Observability has become even more important now with most applications being deployed to k8s and the need to be able to see what’s going on at every layer in these large distributed architectures is essential. To standardize the management of these distributed architectures and reduce the burden on developers (ultimately improving time to market), API Gateways and service meshes, such as Kong Gateway and Kong Mesh respectively, are being introduced. These additional layers though mean the volume of collected data is increasing rapidly, as each layer has its own set of metrics to be tracked and analyzed. This surge in data presents a new challenge – dealing with an overwhelming amount of information and deciphering it effectively when encountering issues. This can lead to longer mean times to resolution which impacts the business as outages are extended.

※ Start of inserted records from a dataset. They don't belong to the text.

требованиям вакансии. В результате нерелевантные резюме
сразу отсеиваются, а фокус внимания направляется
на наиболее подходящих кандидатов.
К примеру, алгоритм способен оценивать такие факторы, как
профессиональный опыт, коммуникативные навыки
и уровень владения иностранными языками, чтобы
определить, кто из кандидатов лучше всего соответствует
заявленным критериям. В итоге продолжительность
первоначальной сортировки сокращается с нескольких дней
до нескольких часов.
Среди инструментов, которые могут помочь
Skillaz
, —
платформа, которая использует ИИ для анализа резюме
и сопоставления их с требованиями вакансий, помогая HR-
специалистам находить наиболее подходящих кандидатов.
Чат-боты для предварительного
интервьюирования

Robusta, a new startup out of Israel, is helping solve these issues with an outstanding tool they have built. It adds a layer on top of your observability metrics helping with the vast amounts of observability data by giving your teams a single pane of glass view of all of your metrics and combining them together in well thought out multi-tenancy dashboards. You can also configure Robusta to enrich your alerts with additional data to help aid your issue investigations. Robusta is not trying to replace your observability stack but instead enhance it.
They are then taking things one step further by integrating an AI assistant into their UI (still in beta but I have early access to the feature). The integration with these Large Language models (LLMs), i.e. Azure OpenAI (to ensure your companies data is kept private), allows you to take all the context of say a crashing pod, pod logs, metrics, events, deployment YAML, dependency systems for example, and pass it to the LLM as context to help debug the issue. This leads to an improved self-service experience for developers, eliminating the need to rely heavily on the platform/operations team. As a result, it reduces meantime to resolution and enhances resilience capabilities.
They have also started producing ChatGPT plugins that enable the LLM to scan your clusters and identify issues, whether that be misconfiguration or performance. There are currently tools that do this, but these tools produce static outputs that still need to be analyzed and then actioned. Robusta’s ChatGPT plugins instead scan/analyze your cluster and offer steps on what needs to change and how to action them. I am pretty sure they are not far off being able to instruct the LLM to offer a solution in the form of a pull request too. Incredible!
AI, particularly LLM models, will not necessarily replace engineers’ jobs in their current state. Instead, they will serve as a valuable complementary tool alongside your current observability stack. This combination aids engineers in analyzing the vast amount of observability data effectively reducing the mean time to resolution. Tools like Robusta are here to help organizations new to the containerization landscape or skilled platform teams becoming bottlenecks trying to support large development teams. Empowering engineers to investigate and address issues independently, fosters resilience in their applications while simultaneously gaining proficiency in the underlying infrastructure. This results in organizations being able to recover from outages faster, limiting the business impact. It’s a win-win situation.